■ Task brief
Whenever the string "Nepal" appears in a line below, please copy the line out.

==================================================

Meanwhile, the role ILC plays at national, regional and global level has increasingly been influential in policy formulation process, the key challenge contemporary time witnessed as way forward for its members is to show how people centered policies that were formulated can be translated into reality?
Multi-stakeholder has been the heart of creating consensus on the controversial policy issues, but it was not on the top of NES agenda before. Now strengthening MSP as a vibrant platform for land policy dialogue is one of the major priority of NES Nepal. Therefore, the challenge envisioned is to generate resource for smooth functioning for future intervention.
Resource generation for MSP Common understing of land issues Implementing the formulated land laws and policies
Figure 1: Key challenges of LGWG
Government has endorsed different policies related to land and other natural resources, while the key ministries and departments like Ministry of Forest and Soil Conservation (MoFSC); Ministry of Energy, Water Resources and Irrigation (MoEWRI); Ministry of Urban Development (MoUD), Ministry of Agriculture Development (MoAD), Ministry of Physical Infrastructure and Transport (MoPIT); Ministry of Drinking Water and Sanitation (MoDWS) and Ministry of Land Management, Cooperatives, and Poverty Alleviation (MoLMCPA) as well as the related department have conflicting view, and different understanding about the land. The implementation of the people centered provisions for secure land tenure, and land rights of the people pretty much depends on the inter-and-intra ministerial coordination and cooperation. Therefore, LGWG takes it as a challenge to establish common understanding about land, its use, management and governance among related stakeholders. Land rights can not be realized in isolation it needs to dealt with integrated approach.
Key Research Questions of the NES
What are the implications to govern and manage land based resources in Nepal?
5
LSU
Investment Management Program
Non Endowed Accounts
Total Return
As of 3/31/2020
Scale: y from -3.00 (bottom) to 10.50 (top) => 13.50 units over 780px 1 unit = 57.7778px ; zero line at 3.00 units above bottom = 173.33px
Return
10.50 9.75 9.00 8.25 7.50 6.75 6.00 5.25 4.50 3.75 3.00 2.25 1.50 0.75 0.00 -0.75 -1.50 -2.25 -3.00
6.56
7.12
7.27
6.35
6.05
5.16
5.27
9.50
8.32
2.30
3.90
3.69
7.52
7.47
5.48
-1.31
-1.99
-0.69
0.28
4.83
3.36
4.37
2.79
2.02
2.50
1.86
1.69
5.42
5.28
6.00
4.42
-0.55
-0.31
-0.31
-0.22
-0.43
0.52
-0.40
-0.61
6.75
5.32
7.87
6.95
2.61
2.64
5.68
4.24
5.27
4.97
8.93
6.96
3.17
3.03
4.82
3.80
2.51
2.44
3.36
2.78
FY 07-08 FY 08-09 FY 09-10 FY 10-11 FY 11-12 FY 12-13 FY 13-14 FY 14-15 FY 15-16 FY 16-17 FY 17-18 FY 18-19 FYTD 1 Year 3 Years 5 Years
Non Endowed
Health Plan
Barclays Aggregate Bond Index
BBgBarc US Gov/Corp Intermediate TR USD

==================================================

■ Response area
Multi-stakeholder has been the heart of creating consensus on the controversial policy issues, but it was not on the top of NES agenda before. Now strengthening MSP as a vibrant platform for land policy dialogue is one of the major priority of NES Nepal. Therefore, the challenge envisioned is to generate resource for smooth functioning for future intervention.
What are the implications to govern and manage land based resources in Nepal?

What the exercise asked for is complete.